BEGIN Input records
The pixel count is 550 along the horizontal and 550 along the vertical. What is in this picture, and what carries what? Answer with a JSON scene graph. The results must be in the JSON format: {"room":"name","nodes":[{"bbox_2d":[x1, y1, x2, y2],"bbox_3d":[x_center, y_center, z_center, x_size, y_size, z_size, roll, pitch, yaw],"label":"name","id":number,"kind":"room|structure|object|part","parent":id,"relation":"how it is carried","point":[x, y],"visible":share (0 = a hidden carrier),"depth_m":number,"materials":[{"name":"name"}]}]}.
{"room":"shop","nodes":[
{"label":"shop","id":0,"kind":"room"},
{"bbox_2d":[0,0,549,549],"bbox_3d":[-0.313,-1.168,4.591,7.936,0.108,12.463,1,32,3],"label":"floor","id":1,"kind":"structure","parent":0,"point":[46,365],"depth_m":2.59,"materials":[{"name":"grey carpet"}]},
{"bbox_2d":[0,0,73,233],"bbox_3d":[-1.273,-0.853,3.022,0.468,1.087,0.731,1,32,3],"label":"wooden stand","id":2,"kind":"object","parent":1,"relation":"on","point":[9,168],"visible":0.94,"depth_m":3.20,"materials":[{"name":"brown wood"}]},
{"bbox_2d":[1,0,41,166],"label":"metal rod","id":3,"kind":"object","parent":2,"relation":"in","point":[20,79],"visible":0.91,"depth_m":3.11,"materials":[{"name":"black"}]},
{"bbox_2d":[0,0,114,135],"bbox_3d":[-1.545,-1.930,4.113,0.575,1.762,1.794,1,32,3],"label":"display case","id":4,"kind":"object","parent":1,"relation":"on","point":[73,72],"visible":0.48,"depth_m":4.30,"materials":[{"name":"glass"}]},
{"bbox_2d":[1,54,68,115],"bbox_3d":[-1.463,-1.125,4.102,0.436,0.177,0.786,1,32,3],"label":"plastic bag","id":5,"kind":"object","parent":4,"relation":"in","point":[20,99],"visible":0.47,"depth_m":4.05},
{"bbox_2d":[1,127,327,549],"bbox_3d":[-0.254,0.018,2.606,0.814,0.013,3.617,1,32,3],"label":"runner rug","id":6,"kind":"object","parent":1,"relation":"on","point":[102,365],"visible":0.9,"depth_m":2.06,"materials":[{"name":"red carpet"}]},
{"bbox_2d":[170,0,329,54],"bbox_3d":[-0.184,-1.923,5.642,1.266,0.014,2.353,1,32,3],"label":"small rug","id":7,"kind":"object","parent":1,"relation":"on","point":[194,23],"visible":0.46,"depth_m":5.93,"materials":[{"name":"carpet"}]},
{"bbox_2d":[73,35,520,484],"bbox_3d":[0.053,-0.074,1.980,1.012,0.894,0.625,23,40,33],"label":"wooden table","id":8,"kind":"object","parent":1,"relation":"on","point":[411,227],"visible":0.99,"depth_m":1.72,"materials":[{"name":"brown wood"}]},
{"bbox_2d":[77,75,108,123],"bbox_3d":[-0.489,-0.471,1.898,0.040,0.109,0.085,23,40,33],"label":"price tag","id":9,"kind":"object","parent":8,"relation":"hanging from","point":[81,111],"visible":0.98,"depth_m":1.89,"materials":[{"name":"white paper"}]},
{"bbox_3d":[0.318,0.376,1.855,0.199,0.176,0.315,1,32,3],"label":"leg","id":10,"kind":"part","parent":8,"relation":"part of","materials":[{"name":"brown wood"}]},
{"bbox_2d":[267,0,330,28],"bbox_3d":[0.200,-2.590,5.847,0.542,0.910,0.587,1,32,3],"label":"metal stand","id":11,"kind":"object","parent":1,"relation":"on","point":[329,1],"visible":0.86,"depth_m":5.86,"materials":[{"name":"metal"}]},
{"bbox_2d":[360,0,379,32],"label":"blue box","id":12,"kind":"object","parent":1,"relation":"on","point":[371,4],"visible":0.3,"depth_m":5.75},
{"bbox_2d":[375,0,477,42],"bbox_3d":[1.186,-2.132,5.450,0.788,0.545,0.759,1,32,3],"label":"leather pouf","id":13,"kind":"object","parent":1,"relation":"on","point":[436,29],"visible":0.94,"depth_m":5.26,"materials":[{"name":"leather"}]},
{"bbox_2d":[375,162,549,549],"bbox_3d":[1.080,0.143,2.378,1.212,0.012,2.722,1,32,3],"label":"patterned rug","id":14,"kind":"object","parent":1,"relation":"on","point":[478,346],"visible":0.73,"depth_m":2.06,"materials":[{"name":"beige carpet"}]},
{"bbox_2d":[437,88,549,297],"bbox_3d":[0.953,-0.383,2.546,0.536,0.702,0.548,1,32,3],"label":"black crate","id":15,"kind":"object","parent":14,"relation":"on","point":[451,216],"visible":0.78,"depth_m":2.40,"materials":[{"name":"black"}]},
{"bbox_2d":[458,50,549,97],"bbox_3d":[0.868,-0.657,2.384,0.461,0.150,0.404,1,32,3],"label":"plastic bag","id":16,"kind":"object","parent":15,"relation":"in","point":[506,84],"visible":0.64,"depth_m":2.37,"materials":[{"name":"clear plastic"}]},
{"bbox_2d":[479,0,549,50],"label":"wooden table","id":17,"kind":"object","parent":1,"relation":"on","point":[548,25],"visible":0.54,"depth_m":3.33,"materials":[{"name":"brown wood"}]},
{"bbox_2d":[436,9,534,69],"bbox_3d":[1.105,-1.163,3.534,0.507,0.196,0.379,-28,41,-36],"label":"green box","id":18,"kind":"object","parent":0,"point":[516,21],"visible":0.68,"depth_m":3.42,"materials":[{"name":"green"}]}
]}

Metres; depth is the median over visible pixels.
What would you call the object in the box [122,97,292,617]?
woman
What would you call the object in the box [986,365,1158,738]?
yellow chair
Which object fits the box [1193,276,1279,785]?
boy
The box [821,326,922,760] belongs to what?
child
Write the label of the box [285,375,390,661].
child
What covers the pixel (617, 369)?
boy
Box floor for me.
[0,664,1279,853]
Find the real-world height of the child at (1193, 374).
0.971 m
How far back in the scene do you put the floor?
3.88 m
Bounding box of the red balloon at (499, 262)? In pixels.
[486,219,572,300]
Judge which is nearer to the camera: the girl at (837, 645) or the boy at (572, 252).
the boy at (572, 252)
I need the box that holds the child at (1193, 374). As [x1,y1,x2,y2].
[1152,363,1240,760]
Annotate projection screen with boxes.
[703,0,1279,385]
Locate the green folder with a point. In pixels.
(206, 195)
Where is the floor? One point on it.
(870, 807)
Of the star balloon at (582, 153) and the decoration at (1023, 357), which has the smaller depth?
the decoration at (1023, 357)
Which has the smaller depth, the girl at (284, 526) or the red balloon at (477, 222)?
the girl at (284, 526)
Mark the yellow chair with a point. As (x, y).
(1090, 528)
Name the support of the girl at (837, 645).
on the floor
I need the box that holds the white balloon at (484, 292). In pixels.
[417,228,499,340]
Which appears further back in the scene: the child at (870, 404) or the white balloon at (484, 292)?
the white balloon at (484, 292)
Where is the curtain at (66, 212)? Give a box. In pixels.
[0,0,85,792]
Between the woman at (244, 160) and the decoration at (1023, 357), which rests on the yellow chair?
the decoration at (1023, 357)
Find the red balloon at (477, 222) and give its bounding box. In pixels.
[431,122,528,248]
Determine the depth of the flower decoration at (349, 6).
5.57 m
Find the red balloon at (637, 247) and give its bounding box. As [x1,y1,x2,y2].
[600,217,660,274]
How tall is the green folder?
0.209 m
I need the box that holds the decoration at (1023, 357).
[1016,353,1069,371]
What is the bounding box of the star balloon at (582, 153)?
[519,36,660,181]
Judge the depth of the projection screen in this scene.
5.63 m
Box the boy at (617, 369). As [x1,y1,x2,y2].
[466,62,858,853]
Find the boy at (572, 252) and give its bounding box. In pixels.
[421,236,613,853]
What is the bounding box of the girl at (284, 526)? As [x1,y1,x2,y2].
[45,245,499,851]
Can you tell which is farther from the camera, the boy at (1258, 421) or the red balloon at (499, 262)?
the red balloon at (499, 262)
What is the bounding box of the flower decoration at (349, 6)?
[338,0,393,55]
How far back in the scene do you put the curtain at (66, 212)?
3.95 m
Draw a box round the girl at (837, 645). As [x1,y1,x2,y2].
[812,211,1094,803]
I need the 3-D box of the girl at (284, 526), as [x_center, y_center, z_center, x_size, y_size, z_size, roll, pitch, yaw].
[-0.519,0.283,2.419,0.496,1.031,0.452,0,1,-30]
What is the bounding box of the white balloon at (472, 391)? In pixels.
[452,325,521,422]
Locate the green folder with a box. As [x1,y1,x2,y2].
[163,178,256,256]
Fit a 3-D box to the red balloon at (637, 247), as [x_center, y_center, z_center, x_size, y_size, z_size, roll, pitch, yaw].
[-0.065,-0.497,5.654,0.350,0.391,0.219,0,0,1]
END Input records
▶ _Work instruction_:
Output, exactly and with no other text, the line that contains "What is the bounding box of the girl" and all lines from there to the end of the records.

▶ _Solved exercise_:
What is the bounding box of the girl at (284, 526)? As [x1,y1,x2,y2].
[45,245,499,851]
Can you tell which is farther from the camera, the boy at (1258, 421) or the red balloon at (499, 262)?
the red balloon at (499, 262)
What is the bounding box of the flower decoration at (349, 6)?
[338,0,393,55]
How far back in the scene do you put the curtain at (66, 212)?
3.95 m
Draw a box round the girl at (837, 645). As [x1,y1,x2,y2].
[812,211,1094,803]
I need the 3-D box of the girl at (284, 526), as [x_center, y_center, z_center, x_size, y_size, z_size, roll, pitch, yaw].
[-0.519,0.283,2.419,0.496,1.031,0.452,0,1,-30]
What is the bounding box of the white balloon at (472, 391)? In pixels.
[452,325,521,422]
Locate the green folder with a box. As [x1,y1,x2,y2].
[163,178,256,256]
Fit a 3-D box to the red balloon at (637, 247), as [x_center, y_center, z_center, x_size, y_size, z_size, roll, pitch, yaw].
[-0.065,-0.497,5.654,0.350,0.391,0.219,0,0,1]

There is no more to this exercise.